A little fear in the markets can be a good thing when you're buying ASX blue-chip shares.
As legendary investor Warren Buffett famously said, "Be greedy when others are fearful."
Indeed, while investors aren't close to the point of bunkering down in fright, the CBOE Volatility Index has leapt to highs not seen since early November 2023.
You may have heard this referred to as the VIX. Commonly used to gauge the level of fear in the markets, the VIX measures the expected volatility of the S&P 500 Index (INDEXSP: .INX). It's currently sitting at 16.03 points, the highest level of market fear since 1 November.
But that wouldn't put me off from confidently buying these three ASX blue-chip shares.
All three of these companies have existed for many years, offering a long historical performance track record to study. And their large size provides various benefits, including the ability to often secure financing at lower rates than small-cap stocks.
With that said …
Three ASX blue-chips to buy when others are fearful
Starting with the biggest company on the ASX, we have iron ore miner BHP Group Ltd (ASX: BHP).
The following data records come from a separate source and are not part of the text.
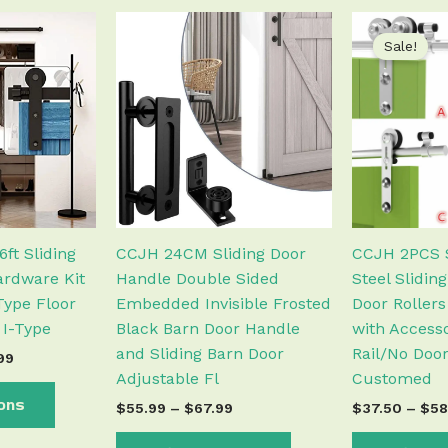
Price
Price
This
This
range:
range:
Sale!
product
product
$123.99
$55.99
has
has
through
through
$374.99
$67.99
multiple
multiple
variants.
variants.
The
The
options
options
may
may
be
be
chosen
chosen
ft Sliding
CCJH 24CM Sliding Door
CCJH 2PCS S
on
on
rdware Kit
Handle Double Sided
Steel Slidin
the
the
Type Floor
Embedded Invisible Frosted
Door Rollers
product
product
 I-Type
Black Barn Door Handle
with Accesso
page
page
and Sliding Barn Door
Rail/No Door
99
Adjustable Fl
Customed
ions
$
55.99
–
$
67.99
$
37.50
–
$
58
The mining giant has a portfolio of high-quality mines in production and under development in Australia, North America, and South America.
Although this ASX blue-chip derives the bulk of its revenue from iron ore, its earnings are diversified among other resources, including copper, coal, nickel, and uranium.
The BHP share price is down some 13% in 2024 amid a sizeable slump in iron ore prices, while a global oversupply of nickel has seen the miner temporarily shutter its nickel operations.
While these woes won't disappear overnight, I believe the year-to-date retrace in the BHP share price offers an excellent long-term entry point.
Atop potential share price gains in the year ahead, BHP shares trade on a fully franked trailing dividend yield of 5.3%.
The next ASX blue-chip share I'd buy with confidence despite rising market fear is bank stock Commonwealth Bank of Australia (ASX: CBA).
Australia's biggest bank, and the second biggest stock listed on the ASX, provides a diversified range of integrated financial services.
Some analysts believe CBA is overvalued compared to its peers. But the big bank continues to perform strongly, reporting a 0.2% uptick in its half year operating income to $13.65 billion.
The CBA share price is up around 4% in 2024 and up 18% over six months. Despite that big share price surge, the ASX 200 bank stock still trades at a solid, fully franked dividend yield of 3.9%.
Which brings us to the third ASX blue-chip share I'd buy as others grow fearful: Biotech juggernaut CSL Ltd (ASX: CSL). The company's operating arms include CSL Behring, CSL Vifor, and its Seqirus businesses.
The CSL share price is down 2% in 2022, with shares up 11% over the past six months.
There's much to like about CSL, including its growth trajectory.
The third biggest stock on the ASX reported an 11% increase in half-year revenue (in constant currency) to US$8.05 billion.
And net profit after tax (in constant currency) leapt 20% year on year for the six-month period to US$1.94 billion. This saw the interim dividend boosted by 12% to AU $1.81 per share.
While this ASX blue-chip is not one to buy just for the dividends, CSL shares trade on a partly franked yield of 1.3%.